Tutorial for SDMPlay

Species distribution models (SDMs) have been developed for several years to adress conservation issues, assess the direct impact of human activities on ecosystems and predict the potential distribution shifts of invasive species (see Elith et al. 2006, Elith & Leathwick 2009, Pearson 2007 for reviews). SDM relate species occurrences with environmental information and can extrapolate species distribution on their entire occupied space. Applying SDM on limited occurrence datasets can therefore bring complementary information in non-visited areas. However, users must be aware of potential bias and limitations while using such poor and historical datasets (Araujo & Guisan 2006, Robinson 2011, Proosdij et al. 2016) that require corrections (Phillips et al. 2009, Barbet-Massin et al. 2012).
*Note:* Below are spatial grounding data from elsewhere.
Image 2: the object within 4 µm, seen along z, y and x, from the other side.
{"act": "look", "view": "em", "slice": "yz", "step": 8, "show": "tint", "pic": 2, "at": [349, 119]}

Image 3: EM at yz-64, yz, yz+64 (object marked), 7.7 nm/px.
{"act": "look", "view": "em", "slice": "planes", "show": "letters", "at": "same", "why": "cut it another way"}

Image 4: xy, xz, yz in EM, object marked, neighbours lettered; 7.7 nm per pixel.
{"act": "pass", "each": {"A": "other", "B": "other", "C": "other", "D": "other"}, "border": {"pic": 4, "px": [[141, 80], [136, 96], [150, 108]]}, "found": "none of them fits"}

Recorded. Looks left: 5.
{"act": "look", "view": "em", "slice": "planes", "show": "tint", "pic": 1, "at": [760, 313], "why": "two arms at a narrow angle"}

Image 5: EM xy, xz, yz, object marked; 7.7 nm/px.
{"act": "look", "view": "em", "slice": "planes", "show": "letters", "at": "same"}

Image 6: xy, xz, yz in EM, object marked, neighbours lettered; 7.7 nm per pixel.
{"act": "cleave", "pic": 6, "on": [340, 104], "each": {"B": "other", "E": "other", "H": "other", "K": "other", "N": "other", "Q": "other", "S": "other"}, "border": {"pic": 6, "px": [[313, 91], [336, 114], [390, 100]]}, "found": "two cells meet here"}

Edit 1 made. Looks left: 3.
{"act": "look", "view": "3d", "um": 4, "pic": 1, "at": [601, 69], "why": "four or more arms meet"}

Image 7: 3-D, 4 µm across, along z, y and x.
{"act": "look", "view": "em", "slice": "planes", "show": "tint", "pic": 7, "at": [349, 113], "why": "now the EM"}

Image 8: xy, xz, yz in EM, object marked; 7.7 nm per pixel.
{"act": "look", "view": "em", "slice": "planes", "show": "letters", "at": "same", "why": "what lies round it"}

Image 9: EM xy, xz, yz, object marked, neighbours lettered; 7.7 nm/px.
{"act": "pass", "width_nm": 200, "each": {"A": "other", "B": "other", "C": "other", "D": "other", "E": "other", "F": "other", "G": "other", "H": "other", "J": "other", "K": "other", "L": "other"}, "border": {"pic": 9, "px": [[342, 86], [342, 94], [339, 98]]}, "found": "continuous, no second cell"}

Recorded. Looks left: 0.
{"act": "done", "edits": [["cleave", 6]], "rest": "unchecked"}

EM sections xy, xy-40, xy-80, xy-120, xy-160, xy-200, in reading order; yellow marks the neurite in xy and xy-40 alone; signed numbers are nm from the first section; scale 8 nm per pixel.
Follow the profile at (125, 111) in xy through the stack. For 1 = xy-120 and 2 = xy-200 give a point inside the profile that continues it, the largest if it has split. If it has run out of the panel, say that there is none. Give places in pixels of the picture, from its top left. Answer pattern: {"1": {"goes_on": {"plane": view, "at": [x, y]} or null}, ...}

SDMPlay is a pedagogic package that will allow you to compute species distribution models (SDM) with two popular machine learning approaches, BRT (Boosted Regression Trees) and MaxEnt (Maximum Entropy). It contains occurrences of marine species and environmental descriptors datasets as examples for a first use of SDMs. You can also upload your own dataset. Basic approaches for model calibration and execution are provided. Classic tools to evaluate model performance are supplied (Area Under the Curve, omission rate and confusion matrix, standard deviation projection) and are completed with tools to perform null models (Raes & ter Steege 2007, Proosdij et al. 2016).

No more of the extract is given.